> [WHAT TO DO]: Please repeat the lines below, exactly and only, from the one that holds "right knee: (172, 812)" through the one that holds "left back paw: (290, 968)".

> [SOURCE MATERIAL]:
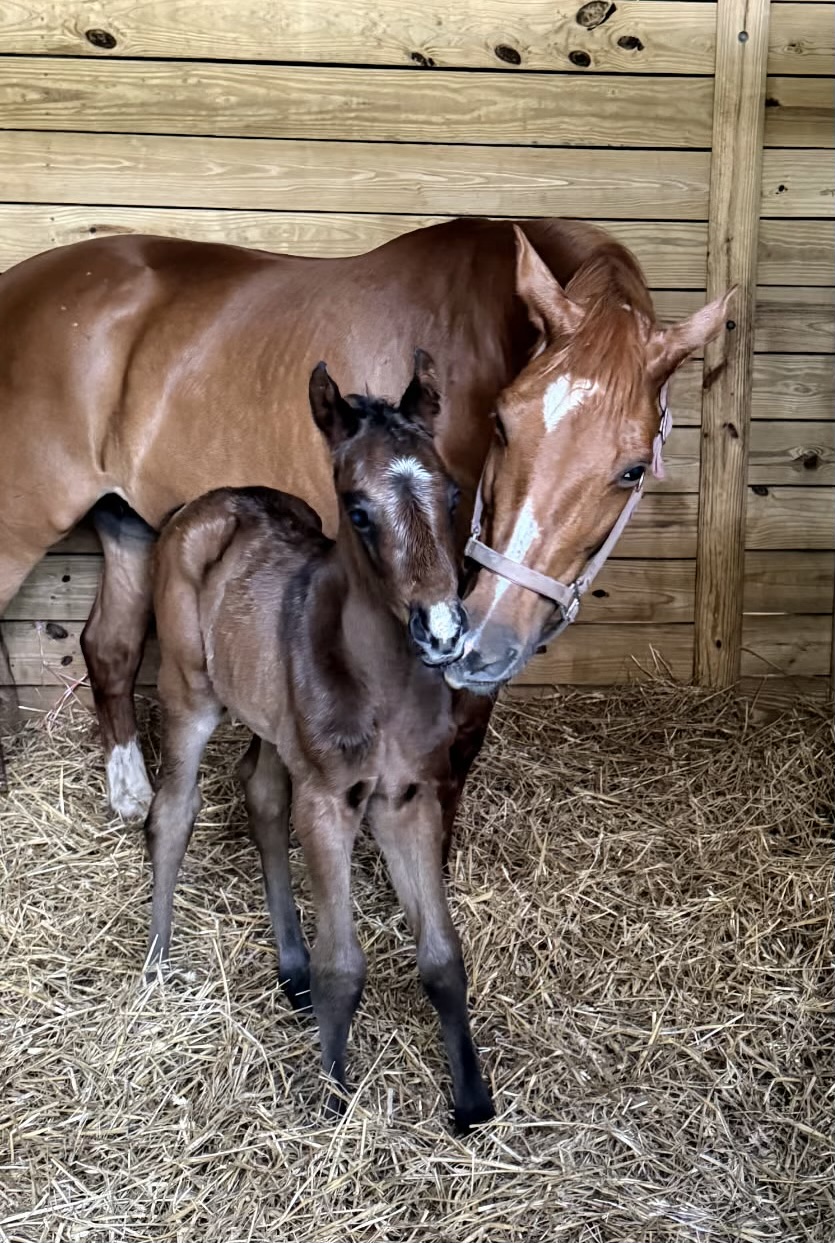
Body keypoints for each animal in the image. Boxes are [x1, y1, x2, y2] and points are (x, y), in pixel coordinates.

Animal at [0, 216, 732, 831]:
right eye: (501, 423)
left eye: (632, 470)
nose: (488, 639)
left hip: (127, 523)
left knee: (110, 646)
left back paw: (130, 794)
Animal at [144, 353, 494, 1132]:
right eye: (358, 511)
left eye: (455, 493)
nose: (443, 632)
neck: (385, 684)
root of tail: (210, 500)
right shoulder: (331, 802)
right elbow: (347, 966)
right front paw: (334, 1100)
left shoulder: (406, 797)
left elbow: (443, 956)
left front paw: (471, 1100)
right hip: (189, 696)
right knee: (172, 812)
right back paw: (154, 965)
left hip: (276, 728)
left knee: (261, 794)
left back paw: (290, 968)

---

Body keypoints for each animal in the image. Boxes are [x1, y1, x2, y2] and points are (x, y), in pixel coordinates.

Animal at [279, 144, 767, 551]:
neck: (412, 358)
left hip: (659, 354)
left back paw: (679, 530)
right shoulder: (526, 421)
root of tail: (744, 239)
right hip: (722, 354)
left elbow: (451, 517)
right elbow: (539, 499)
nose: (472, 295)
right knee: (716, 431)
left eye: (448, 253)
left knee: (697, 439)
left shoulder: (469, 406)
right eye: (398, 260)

> [TASK ANSWER]:
right knee: (172, 812)
right back paw: (154, 965)
left hip: (276, 728)
left knee: (261, 794)
left back paw: (290, 968)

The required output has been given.